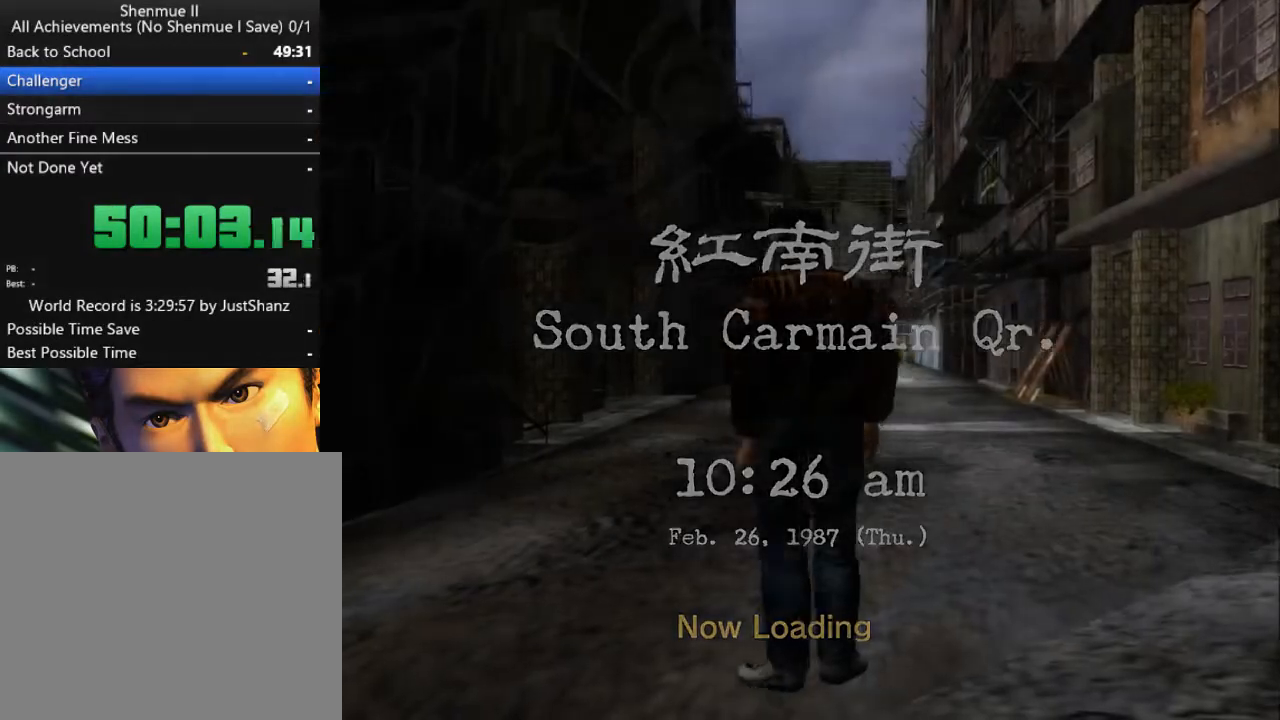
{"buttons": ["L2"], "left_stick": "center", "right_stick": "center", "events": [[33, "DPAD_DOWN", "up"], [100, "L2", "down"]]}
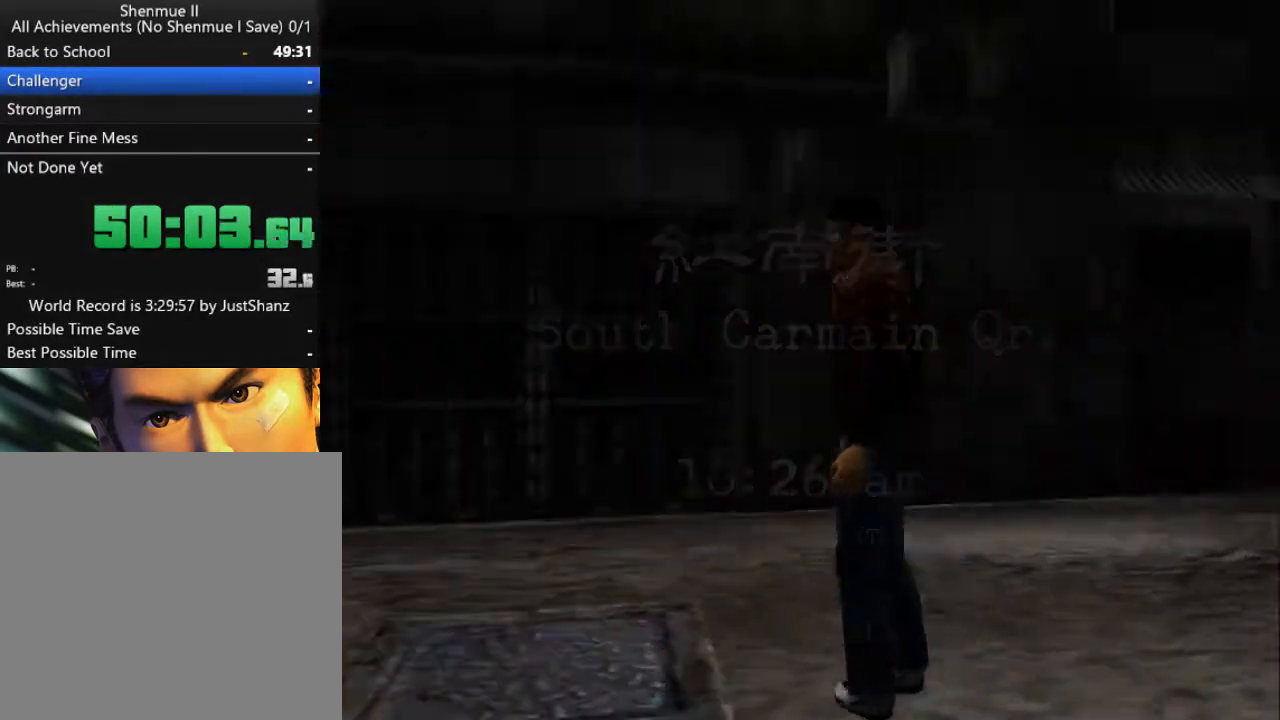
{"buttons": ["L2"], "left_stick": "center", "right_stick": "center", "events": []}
==
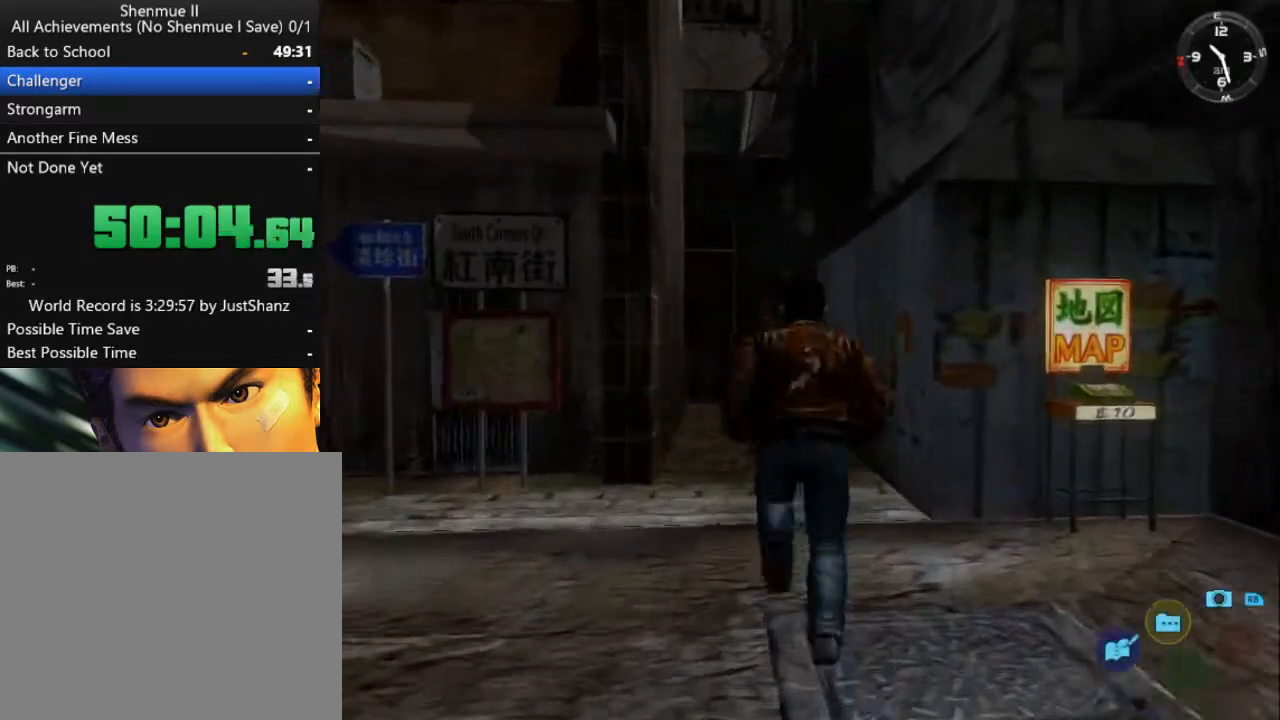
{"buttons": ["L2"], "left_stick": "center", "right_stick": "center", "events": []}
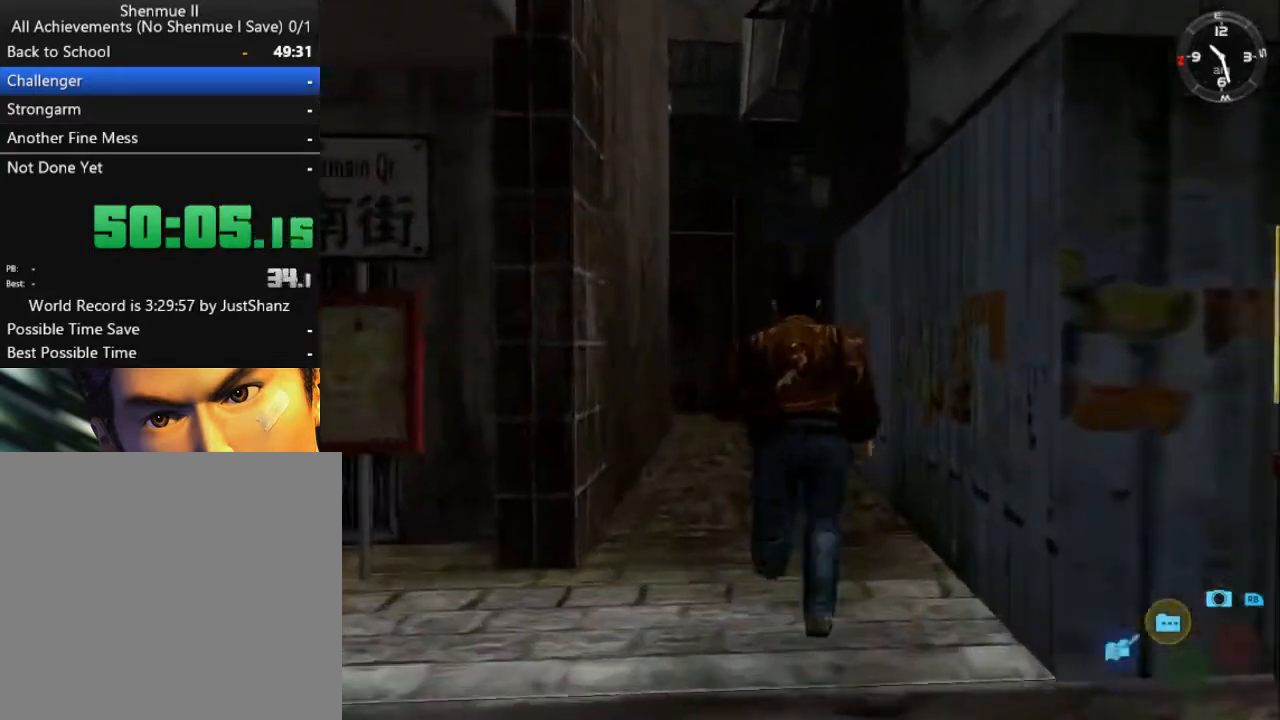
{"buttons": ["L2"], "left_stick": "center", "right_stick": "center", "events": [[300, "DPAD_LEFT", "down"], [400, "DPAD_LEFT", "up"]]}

- **WHAT THE TASK REQUIRES**: From the data, pick out every line that includes "down".

- **EXERCISE OUTPUT**:
{"buttons": ["L2"], "left_stick": "center", "right_stick": "center", "events": [[33, "DPAD_DOWN", "up"], [100, "L2", "down"]]}
{"buttons": ["L2"], "left_stick": "center", "right_stick": "center", "events": [[300, "DPAD_LEFT", "down"], [400, "DPAD_LEFT", "up"]]}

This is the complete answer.